[[ Entries shown, beginning ]]
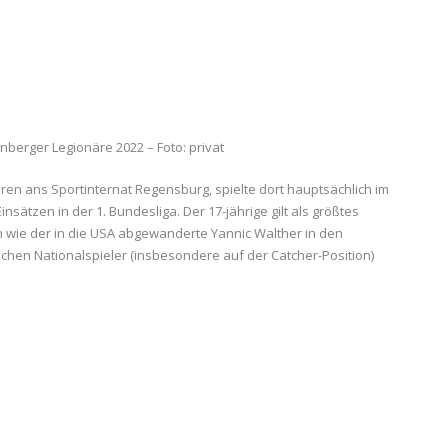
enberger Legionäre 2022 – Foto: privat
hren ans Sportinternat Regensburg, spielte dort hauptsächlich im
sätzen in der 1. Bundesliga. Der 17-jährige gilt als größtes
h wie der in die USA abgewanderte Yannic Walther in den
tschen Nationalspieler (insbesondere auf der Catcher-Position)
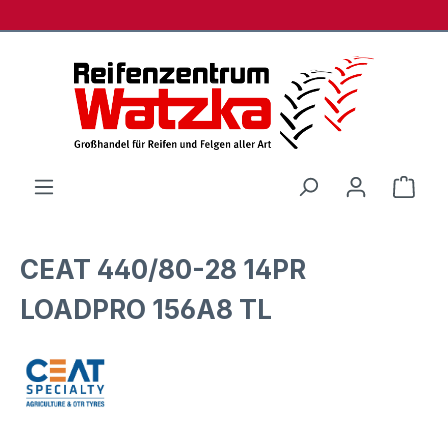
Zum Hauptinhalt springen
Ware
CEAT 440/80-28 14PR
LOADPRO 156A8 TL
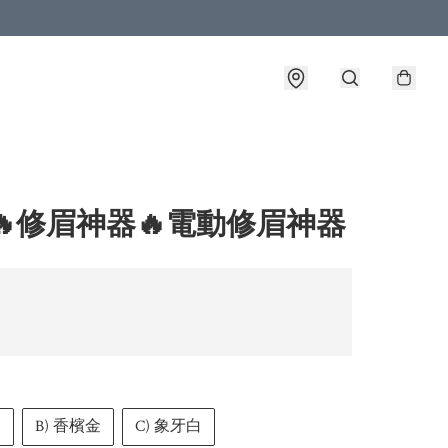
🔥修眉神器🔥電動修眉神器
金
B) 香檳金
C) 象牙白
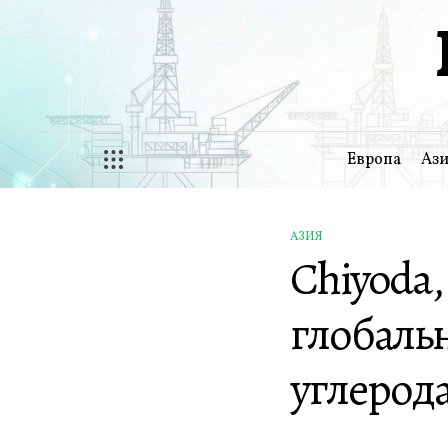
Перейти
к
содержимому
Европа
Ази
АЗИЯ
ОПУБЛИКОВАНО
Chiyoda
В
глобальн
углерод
[[ Entries shown, end ]]
[[ Entries shown, beginning ]]
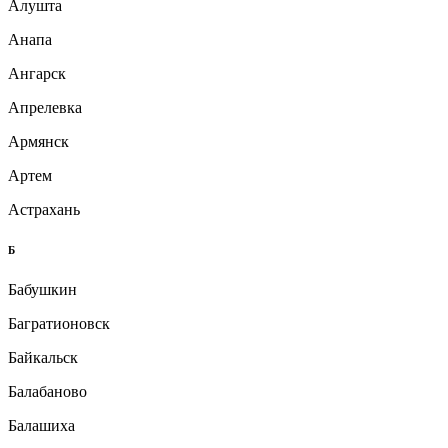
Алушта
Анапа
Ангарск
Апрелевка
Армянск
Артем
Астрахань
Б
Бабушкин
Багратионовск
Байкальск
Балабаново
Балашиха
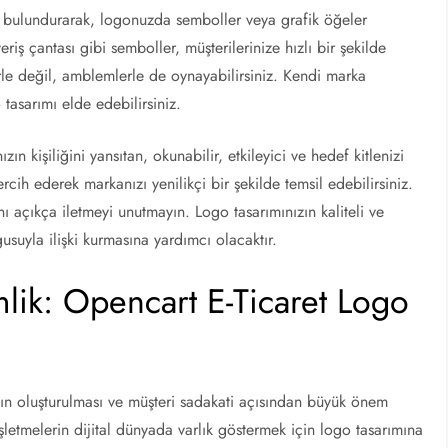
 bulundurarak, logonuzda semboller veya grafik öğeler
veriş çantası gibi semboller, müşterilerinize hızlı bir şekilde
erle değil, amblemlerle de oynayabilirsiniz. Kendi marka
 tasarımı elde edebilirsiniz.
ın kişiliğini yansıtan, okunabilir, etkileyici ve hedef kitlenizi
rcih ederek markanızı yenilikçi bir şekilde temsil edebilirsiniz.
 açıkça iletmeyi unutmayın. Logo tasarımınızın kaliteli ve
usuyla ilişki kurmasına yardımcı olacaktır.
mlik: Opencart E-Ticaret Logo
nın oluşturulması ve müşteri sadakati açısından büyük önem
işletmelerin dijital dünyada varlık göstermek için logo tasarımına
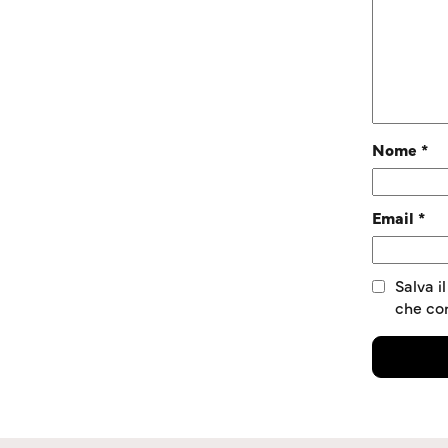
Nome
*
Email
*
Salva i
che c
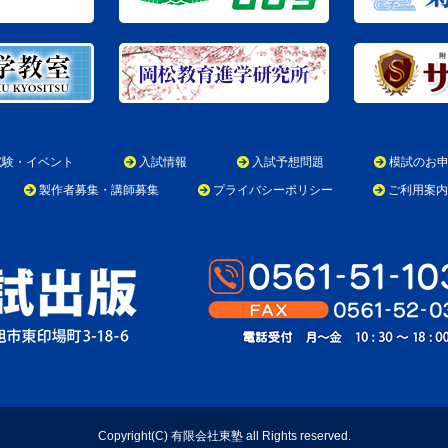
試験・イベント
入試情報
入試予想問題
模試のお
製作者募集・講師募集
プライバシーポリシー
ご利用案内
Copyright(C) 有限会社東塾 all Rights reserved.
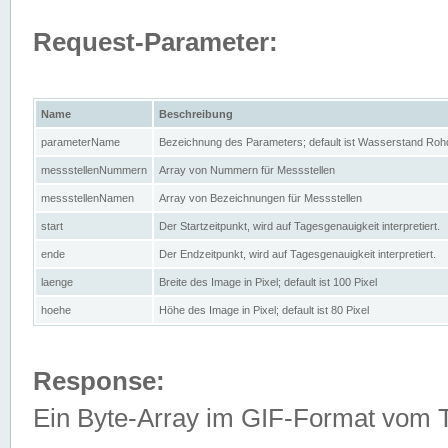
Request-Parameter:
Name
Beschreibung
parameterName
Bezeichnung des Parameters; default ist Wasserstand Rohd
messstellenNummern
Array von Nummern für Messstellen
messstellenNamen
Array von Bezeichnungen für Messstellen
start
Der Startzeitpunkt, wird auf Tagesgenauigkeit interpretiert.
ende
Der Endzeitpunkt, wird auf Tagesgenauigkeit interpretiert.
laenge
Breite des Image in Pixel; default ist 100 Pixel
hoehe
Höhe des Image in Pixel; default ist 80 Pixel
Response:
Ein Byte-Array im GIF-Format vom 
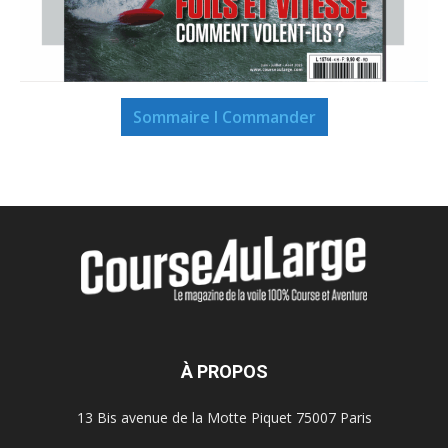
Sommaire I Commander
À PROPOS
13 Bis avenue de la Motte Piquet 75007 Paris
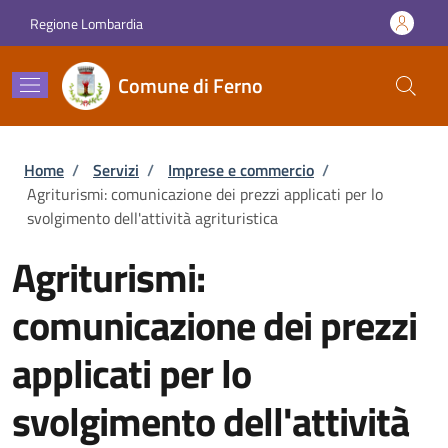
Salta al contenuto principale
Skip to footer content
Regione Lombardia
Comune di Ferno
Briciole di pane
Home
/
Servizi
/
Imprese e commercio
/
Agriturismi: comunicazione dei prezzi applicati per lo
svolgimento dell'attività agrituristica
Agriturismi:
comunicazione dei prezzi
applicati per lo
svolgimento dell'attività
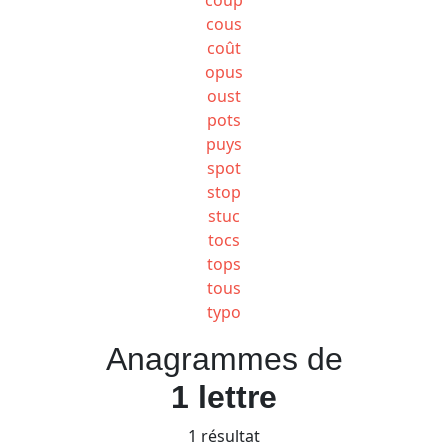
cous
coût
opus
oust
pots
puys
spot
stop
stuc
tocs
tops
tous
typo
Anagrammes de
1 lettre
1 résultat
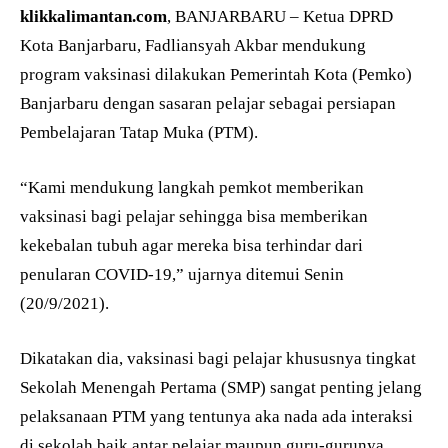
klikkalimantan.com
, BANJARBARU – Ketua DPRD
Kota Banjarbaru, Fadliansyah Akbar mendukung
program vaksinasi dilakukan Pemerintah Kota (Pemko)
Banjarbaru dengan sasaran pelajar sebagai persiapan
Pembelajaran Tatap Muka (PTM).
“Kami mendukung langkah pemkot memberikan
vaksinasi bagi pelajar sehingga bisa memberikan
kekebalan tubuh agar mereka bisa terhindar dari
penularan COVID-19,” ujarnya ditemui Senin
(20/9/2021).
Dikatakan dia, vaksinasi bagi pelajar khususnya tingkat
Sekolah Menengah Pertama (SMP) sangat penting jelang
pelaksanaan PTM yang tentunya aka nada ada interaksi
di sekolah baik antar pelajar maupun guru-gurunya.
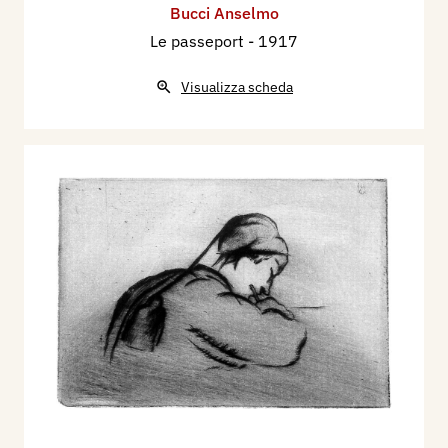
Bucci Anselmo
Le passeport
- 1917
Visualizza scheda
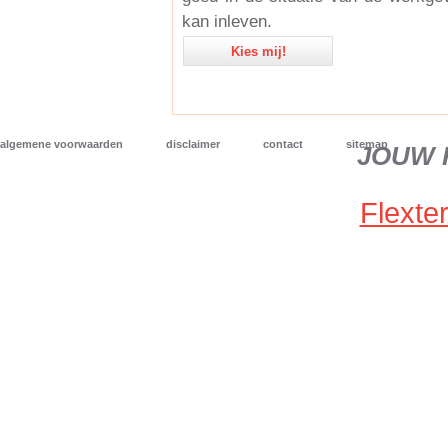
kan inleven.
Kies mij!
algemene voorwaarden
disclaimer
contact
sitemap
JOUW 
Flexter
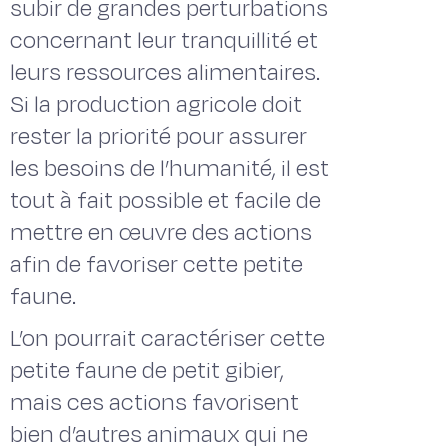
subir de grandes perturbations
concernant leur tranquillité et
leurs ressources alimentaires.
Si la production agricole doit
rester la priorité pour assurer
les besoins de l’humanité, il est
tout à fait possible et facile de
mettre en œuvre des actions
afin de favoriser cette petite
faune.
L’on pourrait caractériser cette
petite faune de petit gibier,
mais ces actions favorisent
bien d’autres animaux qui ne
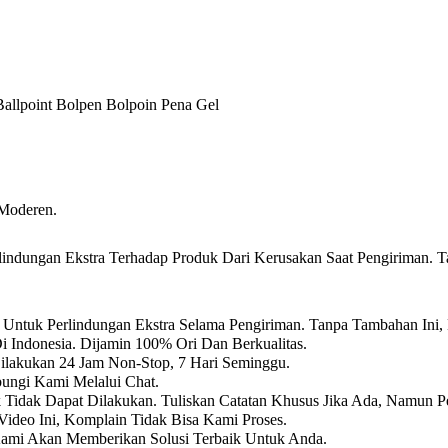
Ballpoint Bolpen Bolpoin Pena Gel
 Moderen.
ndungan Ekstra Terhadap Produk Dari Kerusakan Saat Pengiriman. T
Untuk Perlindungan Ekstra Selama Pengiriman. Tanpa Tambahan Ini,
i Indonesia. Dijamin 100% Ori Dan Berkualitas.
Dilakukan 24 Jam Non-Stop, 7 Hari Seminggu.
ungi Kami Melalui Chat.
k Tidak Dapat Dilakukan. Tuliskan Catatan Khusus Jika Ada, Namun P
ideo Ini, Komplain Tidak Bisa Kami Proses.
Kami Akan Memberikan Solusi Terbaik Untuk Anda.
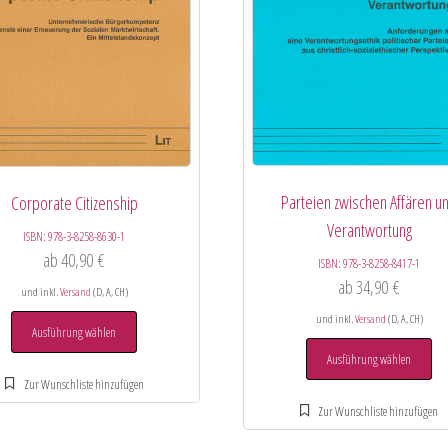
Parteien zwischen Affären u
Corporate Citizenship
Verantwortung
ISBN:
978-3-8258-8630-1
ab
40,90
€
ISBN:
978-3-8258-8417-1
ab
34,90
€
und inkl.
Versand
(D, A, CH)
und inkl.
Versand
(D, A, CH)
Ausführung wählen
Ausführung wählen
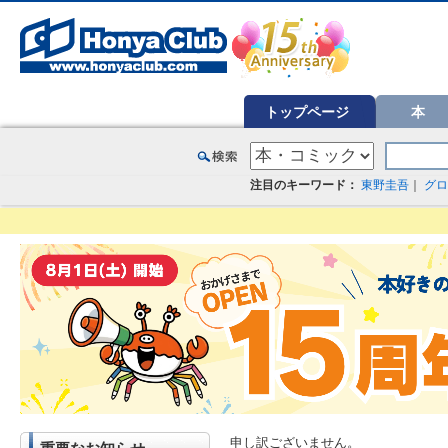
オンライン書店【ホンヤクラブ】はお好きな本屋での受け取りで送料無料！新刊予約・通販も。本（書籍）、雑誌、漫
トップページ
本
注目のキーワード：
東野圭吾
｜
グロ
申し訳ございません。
[[ Entries shown, end ]]
[Exercise instructions]
Report every line of the collected data that holds the string "Agriturismi", copying each such line in full.

[Result of the task]
Agriturismi: comunicazione dei prezzi applicati per lo
Agriturismi:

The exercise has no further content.